Alipay sebelumnya menjajaki kerja sama dengan BNI sejak 2018. Namun, BNI akhirnya membatalkan rencana kerja sama tersebut lantaran bank pelat merah itu akan fokus mengembangkan sistem pembayaran yang dimiliki bank-bank BUMN, yakni LinkAja. Deputi Gubernur BI Sugeng mengatakan, Alipay tengah menjajaki kerja sama dengan Bank Mandiri atau BRI.
(Baca: BI Tegaskan Wechat Pay dan Alipay Wajib Gunakan Rupiah dan QRIS)
2. Transaksi Alipay di Indonesia harus berbasis rupiah
BI juga mensyaratkan agar setiap transaksi yang dilakukan pengguna Alipay di Indonesia menggunakan mata uang rupiah, bukan mata uang asing.
"Kalau sudah bekerja sama dengan bank BUKU IV, settlement pembayarannya masuk dalam rupiah," ujar Sugeng seperti dikutip Suara.com, Senin (27/1).
3. Wajib menggunakan kode respons cepat QRIS
Alipay sebagaimana aplikasi pembayaran lainnya yang berlaku di Indonesia wajib menggunakan kode standar QRIS atau QR Code Indonesian Standard (QRIS). Kode respons cepat tersebut berlaku sejak 1 Januari 2020. BI menyebut ada beberapa keuntungan menggunakan QRIS, antara lain universal alias dapat digunakan untuk transaksi pembayaran di dalam dan luar negeri, mudah dan aman, menguntungkan penjual dan pembeli karena efisien, serta transaksinya berlangsung lebih cepat.
(Baca: Ekspansi Dompet Digital Tiongkok ke Indonesia)

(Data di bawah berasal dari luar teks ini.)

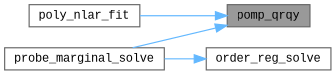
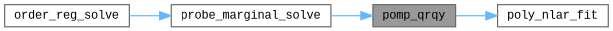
  digraph {
    fontname="Liberation Mono"
    rankdir=RL
    node [color=grey40 fillcolor=white fontname="Liberation Mono" fontsize=10 shape=box style=filled]
    edge [color=steelblue1 dir=back fontname="Liberation Mono" fontsize=10 labelfontname=Helvetica labelfontsize=10 style=solid]
    n1 [color=gray40 fillcolor=grey60 fontcolor=black height=0.2 label=pomp_qrqy width=0.4]
    n2 [height=0.2 label=poly_nlar_fit width=0.4]
    n3 [height=0.2 label=probe_marginal_solve width=0.4]
    n4 [height=0.2 label=order_reg_solve width=0.4]
-   n1 -> n2
+   n2 -> n1
    n1 -> n3
-   n4 -> n3
+   n3 -> n4
  }
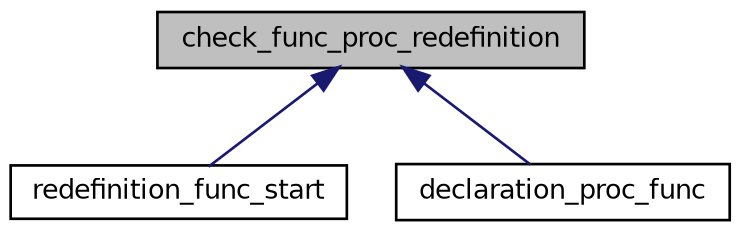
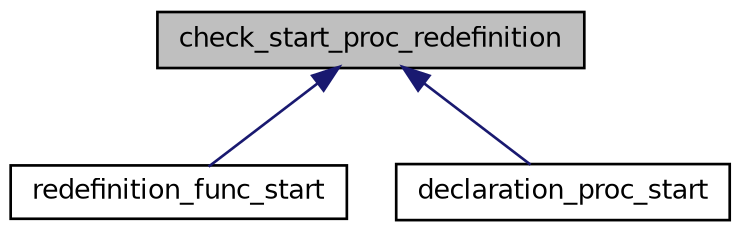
  digraph {
    rankdir=TB
    node [color=black fillcolor=white fontname=Helvetica fontsize=10 shape=record style=filled]
    edge [color=midnightblue dir=back fontname=Helvetica fontsize=10 labelfontname=Helvetica labelfontsize=10 style=solid]
-   n1 [fillcolor=grey75 fontcolor=black height=0.2 label=check_func_proc_redefinition width=0.4]
+   n1 [fillcolor=grey75 fontcolor=black height=0.2 label=check_start_proc_redefinition width=0.4]
    n2 [height=0.2 label=redefinition_func_start width=0.4]
-   n3 [height=0.2 label=declaration_proc_func width=0.4]
+   n3 [height=0.2 label=declaration_proc_start width=0.4]
    n1 -> n2
    n1 -> n3
  }
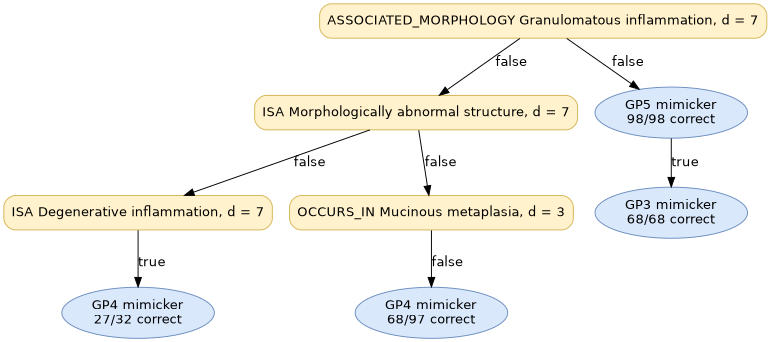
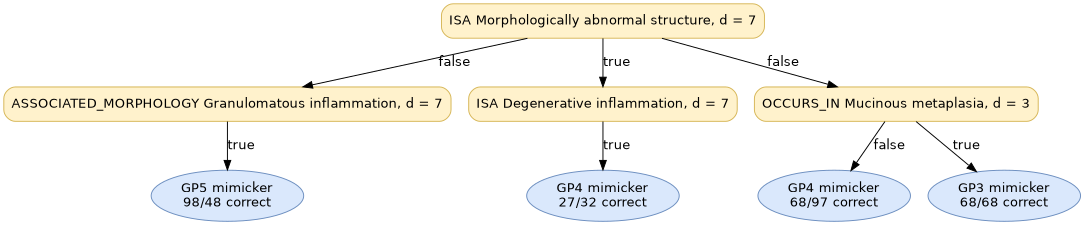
  digraph {
    fontname="DejaVu Sans"
    node [color="#D6B656" fillcolor="#FFF2CC" fontname="DejaVu Sans" shape=box style="rounded,filled"]
    edge [fontname="DejaVu Sans"]
    n1 [label="ASSOCIATED_MORPHOLOGY Granulomatous inflammation, d = 7"]
    n2 [label="ISA Morphologically abnormal structure, d = 7"]
-   n3 [color="#6C8EBF" fillcolor="#DAE8FC" label=<GP5 mimicker<br/>98/98 correct> shape=ellipse]
+   n3 [color="#6C8EBF" fillcolor="#DAE8FC" label=<GP5 mimicker<br/>98/48 correct> shape=ellipse]
    n4 [label="ISA Degenerative inflammation, d = 7"]
    n5 [label="OCCURS_IN Mucinous metaplasia, d = 3"]
    n6 [color="#6C8EBF" fillcolor="#DAE8FC" label=<GP4 mimicker<br/>27/32 correct> shape=ellipse]
    n7 [color="#6C8EBF" fillcolor="#DAE8FC" label=<GP4 mimicker<br/>68/97 correct> shape=ellipse]
    n8 [color="#6C8EBF" fillcolor="#DAE8FC" label=<GP3 mimicker<br/>68/68 correct> shape=ellipse]
-   n1 -> n2 [label=false]
-   n1 -> n3 [label=false]
-   n2 -> n4 [label=false]
+   n2 -> n1 [label=false]
+   n1 -> n3 [label=true]
+   n2 -> n4 [label=true]
    n2 -> n5 [label=false]
    n4 -> n6 [label=true]
    n5 -> n7 [label=false]
-   n3 -> n8 [label=true]
+   n5 -> n8 [label=true]
  }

4. Hanya bisa digunakan oleh wisatawan asing
Sistem pembayaran berbasis server dari luar negeri, seperti Alipay, hanya bisa digunakan oleh wisatawan manca negara selama belum mendapatkan izin dari BI. Sebelumnya, ditemukan banyak wisatawan asal Tiongkok menggunakan Alipay dan WeChatPay dalam transaksi di hotel maupun beberapa merchant di Bali pada akhir 2018. Hal ini mendorong BI memperketat aturan untuk PJSP asing itu. Saat ini, Alipay dan WeChat Pay telah beroperasi di beberapa negara Asia Tenggara, yakni Singapura, Thailand, dan Vietnam.
5. Alipay bakal bersaing dengan sistem pembayaran asing lainnya
Berbeda dengan Alipay, platform sistem pembayaran asal Tiongkok lainnya, WeChat Pay, telah terlebih dahulu mengantongi izin untuk beroperasi di Indonesia dengan menggandeng PT Bank CIMB Niaga Tbk awal bulan lalu.
“Baru CIMB Niaga dengan Tenpay atau WeChat Pay (yang mendapatkan izin),” ujar Direktur Eksekutif Departemen Kebijakan Sistem Pembayaran BI, Filianingsih kepada Katadata.co.id, beberapa pekan lalu.
Selain WeChat Pay dan Alipay, Whatsapp juga dikabarkan bakal menyediakan layanan pembayaran di Indonesia. Whatsapp kabarnya tengah mendekati Gopay, OVO, dan Dana.